Please output the section of the listing below that opens with the line containing "left eye: (44, 25)" and closes with the line containing "right eye: (39, 26)", exactly and with nothing else.

[Opening Dataset content section]

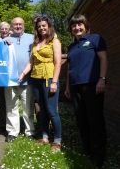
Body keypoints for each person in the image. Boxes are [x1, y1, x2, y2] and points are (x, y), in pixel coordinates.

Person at [64, 14, 107, 168]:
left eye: (80, 25)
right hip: (75, 87)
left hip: (92, 85)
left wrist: (102, 79)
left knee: (95, 120)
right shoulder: (71, 47)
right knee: (82, 120)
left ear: (86, 25)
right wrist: (68, 87)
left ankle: (98, 156)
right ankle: (87, 151)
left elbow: (103, 59)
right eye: (74, 26)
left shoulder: (95, 39)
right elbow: (69, 68)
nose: (77, 28)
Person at [19, 16, 62, 152]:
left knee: (52, 111)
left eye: (44, 25)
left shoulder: (54, 41)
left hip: (49, 78)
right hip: (35, 78)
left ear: (49, 26)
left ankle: (57, 140)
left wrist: (54, 82)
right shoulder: (36, 43)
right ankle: (44, 136)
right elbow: (31, 62)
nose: (42, 28)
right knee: (42, 110)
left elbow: (58, 63)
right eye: (39, 26)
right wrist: (23, 74)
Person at [3, 17, 35, 142]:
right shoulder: (5, 40)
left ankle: (30, 131)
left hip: (27, 79)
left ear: (24, 25)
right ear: (12, 26)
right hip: (10, 80)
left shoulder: (32, 38)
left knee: (28, 108)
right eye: (15, 24)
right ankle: (12, 132)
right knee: (11, 107)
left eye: (20, 24)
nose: (17, 26)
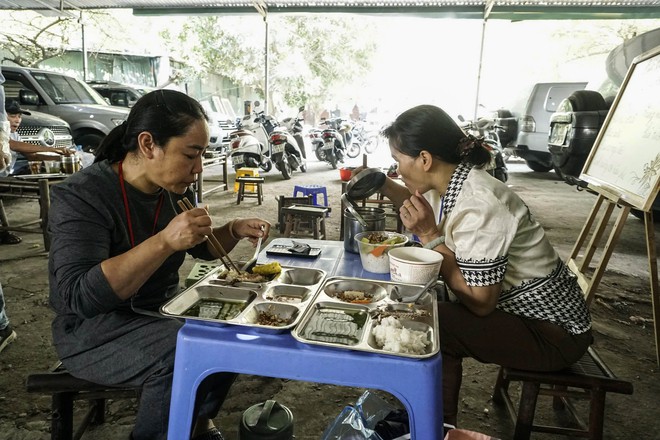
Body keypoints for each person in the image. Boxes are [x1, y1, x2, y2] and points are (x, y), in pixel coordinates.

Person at [48, 89, 271, 440]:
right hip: (93, 332)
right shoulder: (82, 196)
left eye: (202, 156)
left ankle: (196, 421)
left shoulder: (174, 190)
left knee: (230, 328)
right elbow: (79, 297)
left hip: (162, 313)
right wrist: (164, 241)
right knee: (184, 348)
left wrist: (232, 230)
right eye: (190, 154)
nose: (198, 169)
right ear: (148, 144)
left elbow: (203, 249)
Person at [377, 104, 592, 427]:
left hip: (553, 336)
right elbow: (412, 201)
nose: (398, 171)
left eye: (398, 162)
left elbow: (480, 303)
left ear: (424, 159)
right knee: (425, 306)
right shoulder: (450, 184)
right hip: (527, 320)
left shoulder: (481, 204)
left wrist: (430, 236)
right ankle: (427, 415)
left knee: (432, 323)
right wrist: (379, 182)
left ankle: (435, 426)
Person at [4, 100, 73, 176]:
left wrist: (61, 158)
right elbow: (14, 145)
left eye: (19, 116)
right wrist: (52, 149)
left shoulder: (14, 135)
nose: (17, 120)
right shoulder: (3, 135)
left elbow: (33, 156)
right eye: (13, 116)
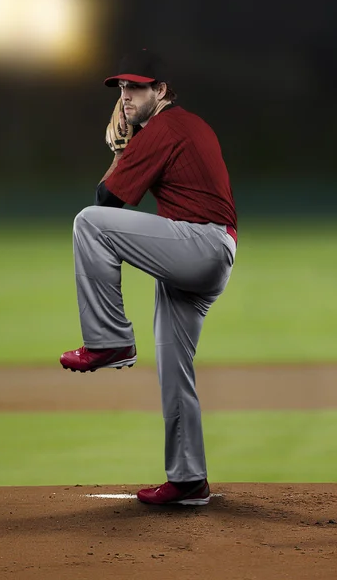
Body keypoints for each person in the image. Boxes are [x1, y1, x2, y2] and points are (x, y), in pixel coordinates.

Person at [60, 48, 237, 506]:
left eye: (136, 87)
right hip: (205, 250)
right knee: (174, 368)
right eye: (121, 88)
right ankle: (189, 481)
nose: (126, 97)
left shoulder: (165, 126)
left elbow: (107, 203)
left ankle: (109, 339)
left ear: (161, 91)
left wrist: (121, 150)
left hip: (199, 245)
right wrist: (127, 148)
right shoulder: (176, 127)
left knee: (87, 222)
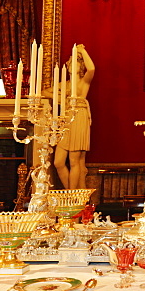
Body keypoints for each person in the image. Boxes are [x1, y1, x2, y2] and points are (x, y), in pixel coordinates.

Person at [52, 44, 94, 189]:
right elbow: (45, 92)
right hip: (65, 119)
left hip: (79, 116)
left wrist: (82, 50)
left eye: (75, 62)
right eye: (70, 62)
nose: (71, 64)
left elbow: (92, 69)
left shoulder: (84, 82)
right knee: (58, 162)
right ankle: (71, 193)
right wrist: (62, 97)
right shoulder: (64, 85)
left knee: (75, 160)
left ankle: (72, 197)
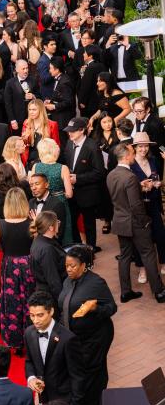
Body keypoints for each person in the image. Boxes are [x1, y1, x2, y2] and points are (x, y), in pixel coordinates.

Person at [58, 245, 117, 405]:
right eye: (66, 265)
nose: (68, 269)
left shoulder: (96, 283)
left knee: (89, 371)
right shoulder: (68, 281)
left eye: (73, 266)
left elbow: (111, 308)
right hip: (75, 337)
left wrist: (94, 308)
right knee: (93, 371)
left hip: (95, 337)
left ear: (84, 265)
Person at [107, 142, 165, 303]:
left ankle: (125, 292)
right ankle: (159, 291)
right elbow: (136, 205)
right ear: (126, 157)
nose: (134, 155)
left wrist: (139, 187)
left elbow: (119, 196)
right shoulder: (131, 176)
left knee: (125, 256)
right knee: (148, 254)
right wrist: (145, 221)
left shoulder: (111, 174)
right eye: (132, 153)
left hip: (119, 221)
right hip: (136, 223)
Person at [0, 188, 35, 354]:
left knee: (12, 303)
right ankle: (32, 338)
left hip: (10, 267)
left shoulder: (0, 224)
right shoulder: (31, 223)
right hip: (29, 265)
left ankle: (16, 341)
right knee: (30, 300)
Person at [25, 291, 85, 405]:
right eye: (32, 315)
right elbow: (29, 361)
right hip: (44, 402)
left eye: (40, 315)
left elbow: (78, 376)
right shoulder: (29, 333)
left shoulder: (68, 339)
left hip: (65, 403)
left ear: (51, 311)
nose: (35, 320)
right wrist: (31, 378)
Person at [63, 116, 105, 251]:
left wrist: (78, 178)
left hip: (88, 193)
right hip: (72, 192)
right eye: (69, 130)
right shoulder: (69, 143)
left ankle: (91, 248)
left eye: (73, 131)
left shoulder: (92, 147)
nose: (69, 133)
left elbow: (99, 172)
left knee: (89, 223)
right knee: (71, 221)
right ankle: (78, 246)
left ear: (82, 130)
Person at [131, 133, 165, 282]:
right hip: (139, 207)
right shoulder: (131, 164)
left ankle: (163, 262)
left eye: (145, 146)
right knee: (141, 239)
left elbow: (159, 180)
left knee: (160, 234)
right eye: (140, 146)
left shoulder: (153, 160)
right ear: (135, 148)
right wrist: (141, 186)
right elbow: (129, 186)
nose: (143, 149)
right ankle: (142, 269)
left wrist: (158, 184)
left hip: (154, 204)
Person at [31, 140, 73, 246]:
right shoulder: (63, 168)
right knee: (63, 233)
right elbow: (69, 194)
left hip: (42, 202)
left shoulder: (36, 167)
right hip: (60, 202)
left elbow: (32, 185)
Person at [29, 213, 67, 306]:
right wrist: (63, 302)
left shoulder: (39, 240)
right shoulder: (47, 249)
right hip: (52, 296)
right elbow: (53, 280)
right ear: (50, 227)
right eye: (57, 222)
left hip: (45, 290)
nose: (59, 223)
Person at [43, 56, 76, 144]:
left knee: (64, 142)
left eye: (50, 68)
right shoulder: (60, 78)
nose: (49, 71)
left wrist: (54, 106)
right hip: (60, 117)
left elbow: (69, 101)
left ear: (57, 69)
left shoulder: (65, 82)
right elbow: (60, 96)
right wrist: (50, 101)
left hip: (64, 118)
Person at [20, 98, 60, 171]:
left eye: (34, 110)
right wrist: (25, 139)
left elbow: (56, 146)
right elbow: (24, 145)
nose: (31, 112)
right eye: (30, 109)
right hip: (29, 161)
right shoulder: (26, 123)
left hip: (45, 162)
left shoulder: (52, 125)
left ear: (41, 110)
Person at [4, 59, 39, 134]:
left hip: (32, 118)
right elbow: (8, 103)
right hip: (17, 119)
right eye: (23, 69)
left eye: (27, 68)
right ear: (17, 70)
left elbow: (39, 96)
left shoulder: (33, 80)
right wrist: (12, 120)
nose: (26, 71)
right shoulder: (10, 83)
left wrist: (33, 96)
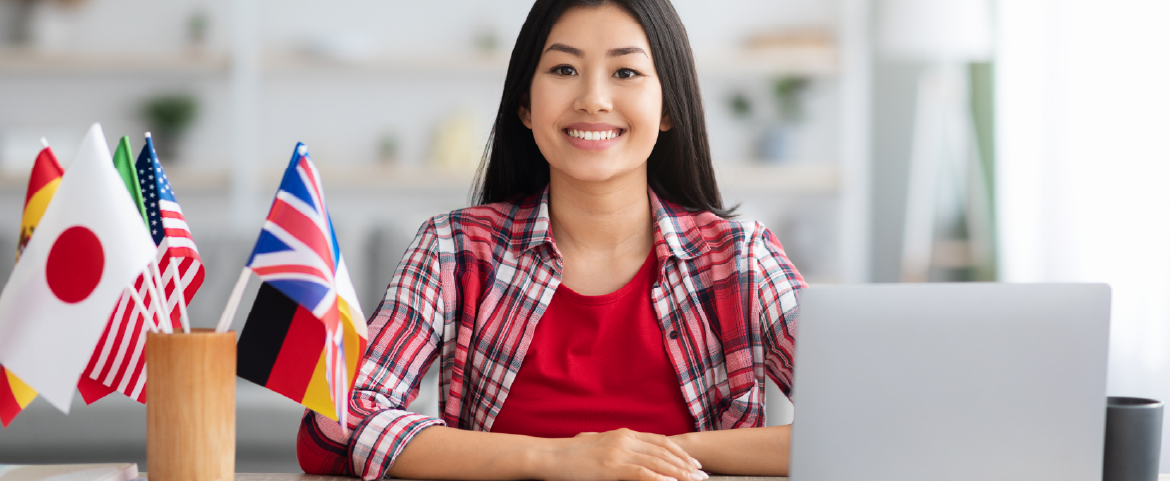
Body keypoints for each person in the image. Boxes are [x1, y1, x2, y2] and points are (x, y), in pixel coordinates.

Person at [297, 0, 804, 479]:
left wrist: (658, 453)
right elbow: (332, 425)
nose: (593, 98)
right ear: (525, 105)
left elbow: (869, 421)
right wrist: (558, 457)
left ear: (669, 107)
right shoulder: (453, 250)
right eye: (564, 69)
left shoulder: (740, 259)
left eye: (625, 72)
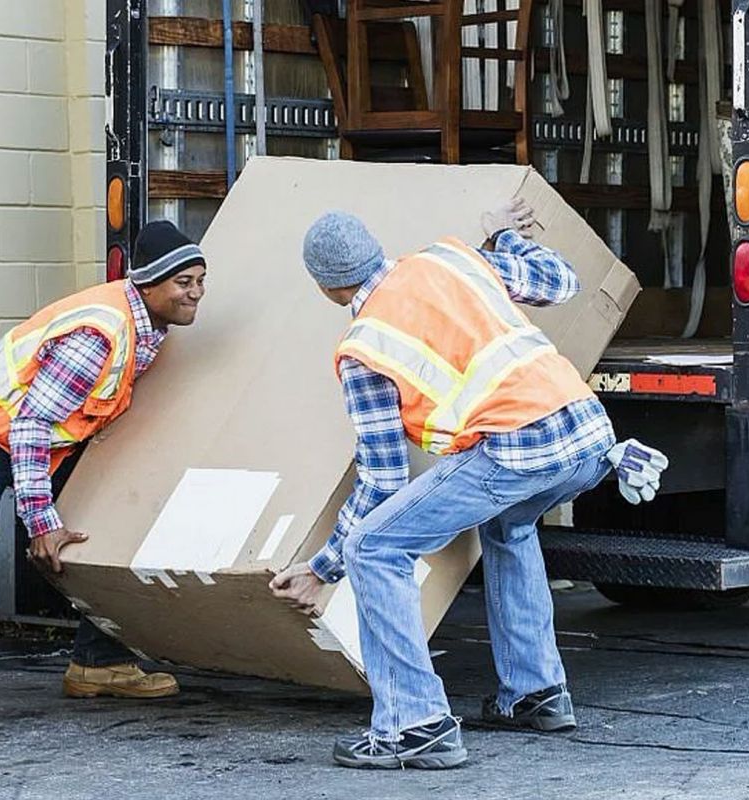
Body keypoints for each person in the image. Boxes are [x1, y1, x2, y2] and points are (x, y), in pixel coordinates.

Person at [270, 200, 666, 769]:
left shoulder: (364, 347)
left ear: (326, 288)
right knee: (511, 522)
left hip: (517, 449)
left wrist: (322, 566)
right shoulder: (452, 258)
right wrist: (506, 236)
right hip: (587, 434)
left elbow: (383, 479)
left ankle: (414, 726)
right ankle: (535, 694)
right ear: (377, 250)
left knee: (372, 548)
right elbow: (562, 280)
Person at [0, 220, 208, 732]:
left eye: (201, 281)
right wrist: (41, 520)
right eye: (185, 282)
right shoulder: (101, 333)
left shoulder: (148, 329)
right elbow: (30, 424)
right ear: (150, 283)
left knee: (117, 509)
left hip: (29, 441)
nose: (197, 293)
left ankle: (100, 662)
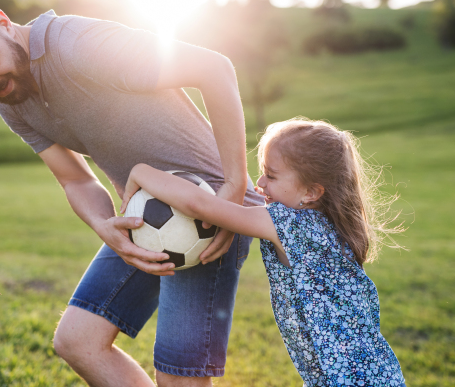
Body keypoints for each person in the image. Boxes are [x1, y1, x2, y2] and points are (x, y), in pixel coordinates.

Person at [0, 0, 263, 386]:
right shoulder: (10, 97)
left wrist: (232, 189)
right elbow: (74, 177)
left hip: (207, 208)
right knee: (78, 341)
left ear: (3, 22)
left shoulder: (77, 45)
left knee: (179, 378)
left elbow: (214, 67)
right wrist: (104, 224)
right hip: (145, 216)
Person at [121, 118, 406, 386]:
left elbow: (201, 207)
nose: (260, 184)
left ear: (311, 192)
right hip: (368, 374)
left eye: (270, 175)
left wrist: (140, 172)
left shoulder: (292, 223)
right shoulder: (323, 223)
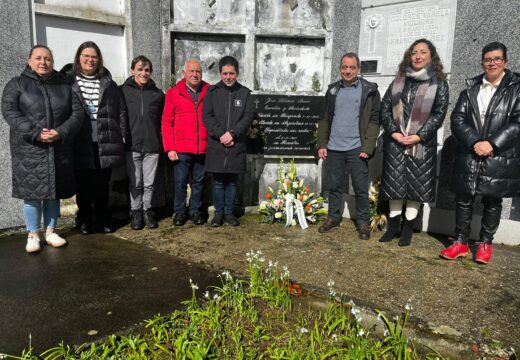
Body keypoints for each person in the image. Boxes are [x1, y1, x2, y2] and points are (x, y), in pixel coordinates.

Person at [440, 42, 520, 264]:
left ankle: (485, 243)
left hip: (499, 154)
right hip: (470, 151)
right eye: (487, 59)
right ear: (482, 62)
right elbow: (457, 119)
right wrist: (475, 141)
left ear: (505, 62)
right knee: (464, 199)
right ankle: (460, 242)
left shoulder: (516, 88)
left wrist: (492, 143)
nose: (492, 63)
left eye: (497, 59)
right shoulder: (470, 89)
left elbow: (517, 122)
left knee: (493, 200)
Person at [1, 45, 83, 253]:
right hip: (29, 149)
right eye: (38, 58)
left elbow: (77, 113)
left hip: (57, 147)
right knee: (32, 192)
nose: (43, 62)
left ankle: (51, 231)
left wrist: (60, 132)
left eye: (47, 58)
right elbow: (10, 111)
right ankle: (33, 234)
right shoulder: (17, 84)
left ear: (52, 61)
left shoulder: (65, 85)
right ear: (29, 61)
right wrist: (35, 131)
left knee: (53, 193)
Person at [379, 38, 449, 246]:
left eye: (423, 52)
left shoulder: (439, 83)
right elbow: (384, 109)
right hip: (396, 143)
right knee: (394, 186)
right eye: (414, 52)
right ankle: (393, 227)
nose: (417, 56)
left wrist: (419, 135)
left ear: (431, 56)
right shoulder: (399, 81)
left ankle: (407, 229)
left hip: (421, 144)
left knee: (415, 187)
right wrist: (393, 132)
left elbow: (439, 114)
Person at [62, 41, 127, 234]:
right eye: (86, 56)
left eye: (94, 56)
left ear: (99, 60)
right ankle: (84, 218)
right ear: (79, 58)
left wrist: (122, 135)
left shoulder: (108, 83)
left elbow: (121, 111)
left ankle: (102, 217)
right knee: (83, 184)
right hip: (79, 140)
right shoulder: (67, 82)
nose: (90, 60)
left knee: (102, 184)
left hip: (104, 140)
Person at [316, 52, 381, 240]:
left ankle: (363, 223)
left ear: (358, 69)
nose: (348, 71)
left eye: (352, 67)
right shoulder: (332, 91)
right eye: (345, 67)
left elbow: (375, 120)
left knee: (360, 188)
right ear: (340, 69)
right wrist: (322, 143)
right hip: (334, 147)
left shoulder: (369, 91)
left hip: (357, 148)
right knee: (334, 186)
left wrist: (367, 147)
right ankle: (333, 218)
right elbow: (324, 118)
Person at [202, 56, 254, 227]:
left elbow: (247, 118)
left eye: (231, 73)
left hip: (236, 144)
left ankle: (229, 213)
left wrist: (232, 134)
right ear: (220, 73)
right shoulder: (211, 92)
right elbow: (207, 117)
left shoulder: (245, 93)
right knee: (218, 182)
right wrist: (222, 136)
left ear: (237, 73)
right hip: (217, 145)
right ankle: (219, 213)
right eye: (225, 73)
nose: (228, 77)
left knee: (232, 181)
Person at [162, 59, 209, 226]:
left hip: (202, 147)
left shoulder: (209, 91)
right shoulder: (173, 93)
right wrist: (170, 148)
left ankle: (195, 211)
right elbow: (167, 122)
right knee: (180, 183)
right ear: (184, 73)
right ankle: (180, 212)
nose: (195, 74)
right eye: (191, 71)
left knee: (199, 182)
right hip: (181, 148)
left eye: (198, 71)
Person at [121, 55, 164, 230]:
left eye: (147, 70)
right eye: (140, 69)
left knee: (149, 183)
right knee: (136, 181)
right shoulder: (122, 90)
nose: (143, 73)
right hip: (131, 145)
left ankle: (147, 210)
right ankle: (135, 211)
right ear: (133, 70)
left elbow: (163, 119)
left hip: (152, 145)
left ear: (151, 72)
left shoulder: (157, 94)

[Closing Dataset content section]

• **Answer area**:
left eye: (44, 25)
left shoulder: (54, 41)
left hip: (49, 78)
right hip: (35, 78)
left ear: (49, 26)
left ankle: (57, 140)
left wrist: (54, 82)
right shoulder: (36, 43)
right ankle: (44, 136)
right elbow: (31, 62)
nose: (42, 28)
right knee: (42, 110)
left elbow: (58, 63)
right eye: (39, 26)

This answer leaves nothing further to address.